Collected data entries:
□ □ □ □
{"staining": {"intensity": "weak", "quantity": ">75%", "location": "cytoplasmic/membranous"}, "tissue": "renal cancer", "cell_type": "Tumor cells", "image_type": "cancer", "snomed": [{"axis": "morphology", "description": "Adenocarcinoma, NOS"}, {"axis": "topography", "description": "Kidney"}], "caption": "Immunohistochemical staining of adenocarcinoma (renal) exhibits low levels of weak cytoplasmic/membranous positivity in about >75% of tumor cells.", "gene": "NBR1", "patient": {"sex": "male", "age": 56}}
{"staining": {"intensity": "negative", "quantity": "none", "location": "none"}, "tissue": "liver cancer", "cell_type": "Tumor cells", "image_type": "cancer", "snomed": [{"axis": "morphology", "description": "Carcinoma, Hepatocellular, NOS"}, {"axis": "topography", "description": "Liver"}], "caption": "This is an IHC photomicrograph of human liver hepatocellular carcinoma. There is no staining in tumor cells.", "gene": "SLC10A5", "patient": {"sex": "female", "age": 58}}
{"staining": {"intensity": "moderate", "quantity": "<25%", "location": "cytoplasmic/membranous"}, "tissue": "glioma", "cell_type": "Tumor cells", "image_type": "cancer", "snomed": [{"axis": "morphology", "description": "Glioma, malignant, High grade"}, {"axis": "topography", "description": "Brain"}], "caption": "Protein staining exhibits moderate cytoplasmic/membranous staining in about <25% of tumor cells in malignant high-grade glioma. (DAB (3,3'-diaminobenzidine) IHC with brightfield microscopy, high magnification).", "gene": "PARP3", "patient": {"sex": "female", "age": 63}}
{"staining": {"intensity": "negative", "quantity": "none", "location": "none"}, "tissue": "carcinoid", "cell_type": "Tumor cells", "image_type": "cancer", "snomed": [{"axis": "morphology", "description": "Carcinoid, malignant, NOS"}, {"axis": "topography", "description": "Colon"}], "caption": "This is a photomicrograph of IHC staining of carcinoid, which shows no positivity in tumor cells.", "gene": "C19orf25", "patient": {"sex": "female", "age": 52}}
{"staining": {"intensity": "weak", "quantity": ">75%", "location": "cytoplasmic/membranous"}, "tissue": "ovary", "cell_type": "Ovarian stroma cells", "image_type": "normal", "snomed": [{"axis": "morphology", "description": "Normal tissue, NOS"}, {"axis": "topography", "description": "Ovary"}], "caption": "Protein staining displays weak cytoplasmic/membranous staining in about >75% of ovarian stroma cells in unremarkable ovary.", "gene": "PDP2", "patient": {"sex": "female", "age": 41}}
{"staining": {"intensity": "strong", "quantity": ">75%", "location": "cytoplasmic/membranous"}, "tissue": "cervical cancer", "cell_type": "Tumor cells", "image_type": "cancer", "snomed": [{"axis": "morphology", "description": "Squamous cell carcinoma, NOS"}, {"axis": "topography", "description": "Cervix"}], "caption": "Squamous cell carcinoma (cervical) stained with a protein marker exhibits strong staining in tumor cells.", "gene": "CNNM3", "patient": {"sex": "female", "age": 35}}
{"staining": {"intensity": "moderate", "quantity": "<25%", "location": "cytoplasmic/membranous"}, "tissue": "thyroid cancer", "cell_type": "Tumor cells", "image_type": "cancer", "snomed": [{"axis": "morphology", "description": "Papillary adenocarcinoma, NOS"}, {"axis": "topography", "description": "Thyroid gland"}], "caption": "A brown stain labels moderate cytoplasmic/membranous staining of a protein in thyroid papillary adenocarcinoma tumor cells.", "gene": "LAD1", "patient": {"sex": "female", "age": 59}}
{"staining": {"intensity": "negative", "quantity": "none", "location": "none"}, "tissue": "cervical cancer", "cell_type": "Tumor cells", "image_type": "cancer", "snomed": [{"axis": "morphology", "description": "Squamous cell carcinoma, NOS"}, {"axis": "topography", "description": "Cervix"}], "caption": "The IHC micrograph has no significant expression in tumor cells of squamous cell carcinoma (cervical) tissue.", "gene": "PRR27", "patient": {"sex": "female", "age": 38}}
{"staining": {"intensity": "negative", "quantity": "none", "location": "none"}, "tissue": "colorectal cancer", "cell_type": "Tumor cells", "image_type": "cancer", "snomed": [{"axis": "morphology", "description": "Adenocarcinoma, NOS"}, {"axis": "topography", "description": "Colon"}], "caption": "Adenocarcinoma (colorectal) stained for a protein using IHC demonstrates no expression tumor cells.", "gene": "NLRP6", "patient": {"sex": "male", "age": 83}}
□ □ □ □
ABOUT THIS EXERCISE: Go through the records above and write each one out again exactly.

RESULT OF THIS TASK:
{"staining": {"intensity": "weak", "quantity": ">75%", "location": "cytoplasmic/membranous"}, "tissue": "renal cancer", "cell_type": "Tumor cells", "image_type": "cancer", "snomed": [{"axis": "morphology", "description": "Adenocarcinoma, NOS"}, {"axis": "topography", "description": "Kidney"}], "caption": "Immunohistochemical staining of adenocarcinoma (renal) exhibits low levels of weak cytoplasmic/membranous positivity in about >75% of tumor cells.", "gene": "NBR1", "patient": {"sex": "male", "age": 56}}
{"staining": {"intensity": "negative", "quantity": "none", "location": "none"}, "tissue": "liver cancer", "cell_type": "Tumor cells", "image_type": "cancer", "snomed": [{"axis": "morphology", "description": "Carcinoma, Hepatocellular, NOS"}, {"axis": "topography", "description": "Liver"}], "caption": "This is an IHC photomicrograph of human liver hepatocellular carcinoma. There is no staining in tumor cells.", "gene": "SLC10A5", "patient": {"sex": "female", "age": 58}}
{"staining": {"intensity": "moderate", "quantity": "<25%", "location": "cytoplasmic/membranous"}, "tissue": "glioma", "cell_type": "Tumor cells", "image_type": "cancer", "snomed": [{"axis": "morphology", "description": "Glioma, malignant, High grade"}, {"axis": "topography", "description": "Brain"}], "caption": "Protein staining exhibits moderate cytoplasmic/membranous staining in about <25% of tumor cells in malignant high-grade glioma. (DAB (3,3'-diaminobenzidine) IHC with brightfield microscopy, high magnification).", "gene": "PARP3", "patient": {"sex": "female", "age": 63}}
{"staining": {"intensity": "negative", "quantity": "none", "location": "none"}, "tissue": "carcinoid", "cell_type": "Tumor cells", "image_type": "cancer", "snomed": [{"axis": "morphology", "description": "Carcinoid, malignant, NOS"}, {"axis": "topography", "description": "Colon"}], "caption": "This is a photomicrograph of IHC staining of carcinoid, which shows no positivity in tumor cells.", "gene": "C19orf25", "patient": {"sex": "female", "age": 52}}
{"staining": {"intensity": "weak", "quantity": ">75%", "location": "cytoplasmic/membranous"}, "tissue": "ovary", "cell_type": "Ovarian stroma cells", "image_type": "normal", "snomed": [{"axis": "morphology", "description": "Normal tissue, NOS"}, {"axis": "topography", "description": "Ovary"}], "caption": "Protein staining displays weak cytoplasmic/membranous staining in about >75% of ovarian stroma cells in unremarkable ovary.", "gene": "PDP2", "patient": {"sex": "female", "age": 41}}
{"staining": {"intensity": "strong", "quantity": ">75%", "location": "cytoplasmic/membranous"}, "tissue": "cervical cancer", "cell_type": "Tumor cells", "image_type": "cancer", "snomed": [{"axis": "morphology", "description": "Squamous cell carcinoma, NOS"}, {"axis": "topography", "description": "Cervix"}], "caption": "Squamous cell carcinoma (cervical) stained with a protein marker exhibits strong staining in tumor cells.", "gene": "CNNM3", "patient": {"sex": "female", "age": 35}}
{"staining": {"intensity": "moderate", "quantity": "<25%", "location": "cytoplasmic/membranous"}, "tissue": "thyroid cancer", "cell_type": "Tumor cells", "image_type": "cancer", "snomed": [{"axis": "morphology", "description": "Papillary adenocarcinoma, NOS"}, {"axis": "topography", "description": "Thyroid gland"}], "caption": "A brown stain labels moderate cytoplasmic/membranous staining of a protein in thyroid papillary adenocarcinoma tumor cells.", "gene": "LAD1", "patient": {"sex": "female", "age": 59}}
{"staining": {"intensity": "negative", "quantity": "none", "location": "none"}, "tissue": "cervical cancer", "cell_type": "Tumor cells", "image_type": "cancer", "snomed": [{"axis": "morphology", "description": "Squamous cell carcinoma, NOS"}, {"axis": "topography", "description": "Cervix"}], "caption": "The IHC micrograph has no significant expression in tumor cells of squamous cell carcinoma (cervical) tissue.", "gene": "PRR27", "patient": {"sex": "female", "age": 38}}
{"staining": {"intensity": "negative", "quantity": "none", "location": "none"}, "tissue": "colorectal cancer", "cell_type": "Tumor cells", "image_type": "cancer", "snomed": [{"axis": "morphology", "description": "Adenocarcinoma, NOS"}, {"axis": "topography", "description": "Colon"}], "caption": "Adenocarcinoma (colorectal) stained for a protein using IHC demonstrates no expression tumor cells.", "gene": "NLRP6", "patient": {"sex": "male", "age": 83}}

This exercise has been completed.